The two are former police and often have to enlist the help — or reject the interference — of Hide’s brother, who has remained a police officer and struggles to maintain his position and solve crimes while working within a dysfunctional institution. Of course, he is so strait-laced he constantly finds himself conflicting with Hide and Kaname — not to mention a sexy female policewoman — because of their reliance upon the supernatural (in the case of Kaname) or psychology (in the case of the female police officer) to break cases. Hide’s brother is uptight but he’s also battling an organization that is often more concerned with “saving face” than doing what is right.

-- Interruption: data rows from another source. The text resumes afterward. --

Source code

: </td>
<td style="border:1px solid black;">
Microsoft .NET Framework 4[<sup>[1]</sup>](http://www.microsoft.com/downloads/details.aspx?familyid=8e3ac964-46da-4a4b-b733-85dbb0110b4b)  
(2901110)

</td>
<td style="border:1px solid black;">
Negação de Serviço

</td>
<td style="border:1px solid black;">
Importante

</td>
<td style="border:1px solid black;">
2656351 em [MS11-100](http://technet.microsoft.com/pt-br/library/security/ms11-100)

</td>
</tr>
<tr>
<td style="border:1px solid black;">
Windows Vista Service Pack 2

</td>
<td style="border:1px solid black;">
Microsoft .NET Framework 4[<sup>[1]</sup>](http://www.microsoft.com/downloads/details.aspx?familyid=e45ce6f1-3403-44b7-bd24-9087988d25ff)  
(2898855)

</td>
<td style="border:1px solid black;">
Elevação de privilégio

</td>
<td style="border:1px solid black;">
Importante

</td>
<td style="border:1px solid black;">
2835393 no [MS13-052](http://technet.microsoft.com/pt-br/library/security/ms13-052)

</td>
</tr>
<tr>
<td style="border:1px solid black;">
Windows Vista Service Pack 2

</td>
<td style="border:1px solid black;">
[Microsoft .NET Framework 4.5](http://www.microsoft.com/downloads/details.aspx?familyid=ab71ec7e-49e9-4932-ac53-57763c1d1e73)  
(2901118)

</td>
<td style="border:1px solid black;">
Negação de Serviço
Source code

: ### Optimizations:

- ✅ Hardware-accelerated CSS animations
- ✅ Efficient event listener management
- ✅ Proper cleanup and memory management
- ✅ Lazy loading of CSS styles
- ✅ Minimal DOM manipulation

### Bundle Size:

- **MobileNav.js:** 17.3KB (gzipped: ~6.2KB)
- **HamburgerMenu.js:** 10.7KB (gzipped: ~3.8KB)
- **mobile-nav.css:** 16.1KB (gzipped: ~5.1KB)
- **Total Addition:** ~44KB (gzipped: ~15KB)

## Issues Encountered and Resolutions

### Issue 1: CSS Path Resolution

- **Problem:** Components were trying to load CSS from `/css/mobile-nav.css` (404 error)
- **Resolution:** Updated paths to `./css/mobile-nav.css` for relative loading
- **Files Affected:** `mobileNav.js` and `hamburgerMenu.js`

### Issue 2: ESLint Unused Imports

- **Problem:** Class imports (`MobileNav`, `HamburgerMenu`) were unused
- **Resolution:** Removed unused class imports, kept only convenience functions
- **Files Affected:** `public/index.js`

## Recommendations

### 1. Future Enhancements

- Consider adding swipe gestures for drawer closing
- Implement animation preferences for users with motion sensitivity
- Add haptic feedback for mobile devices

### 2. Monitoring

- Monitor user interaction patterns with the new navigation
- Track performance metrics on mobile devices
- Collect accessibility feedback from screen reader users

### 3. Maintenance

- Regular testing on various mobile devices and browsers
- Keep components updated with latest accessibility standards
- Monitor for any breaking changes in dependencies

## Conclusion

Each chapter follows a new case, but each case builds steadily upon the last, as dangerous suspects who are cleared in early parts of the book, return as new menaces later on. One thing I enjoy about the title is the characterization of the three main characters. Kaname’s “ability” can be nasty one, and while he copes as best he can, he also finds comfort in the steady and supportive Hide. Kaname is a little on the angsty side, as his ability to live his life unimpeded has clearly been compromised by overwhelming supernatural sensory input. In spite of that, he isn’t wallowing in suffering and takes sensible measures to alleviate his pain. Meanwhile, Hide’s brother often finds himself at odds with the detective pair, as well as his eternal foil, the FBI-trained policewoman. I enjoyed watching him struggle against the unpredictable and actually start to question his slavish devotion to police regulations and appreciated his eventual decision to change-up his usual MO when faced with the unexpected.
Although the first volume was a fairly breezy read, the preview for the second hints at some fresh turmoil for Hide, who has heretofore been the only support system for his partner, Kaname. I’m looking forward to seeing the emotional stakes raised a little bit in the next volume and watching characters adapt to disruptions in their previously cemented roles.
Access to a digital copy of the work was provided by DMP.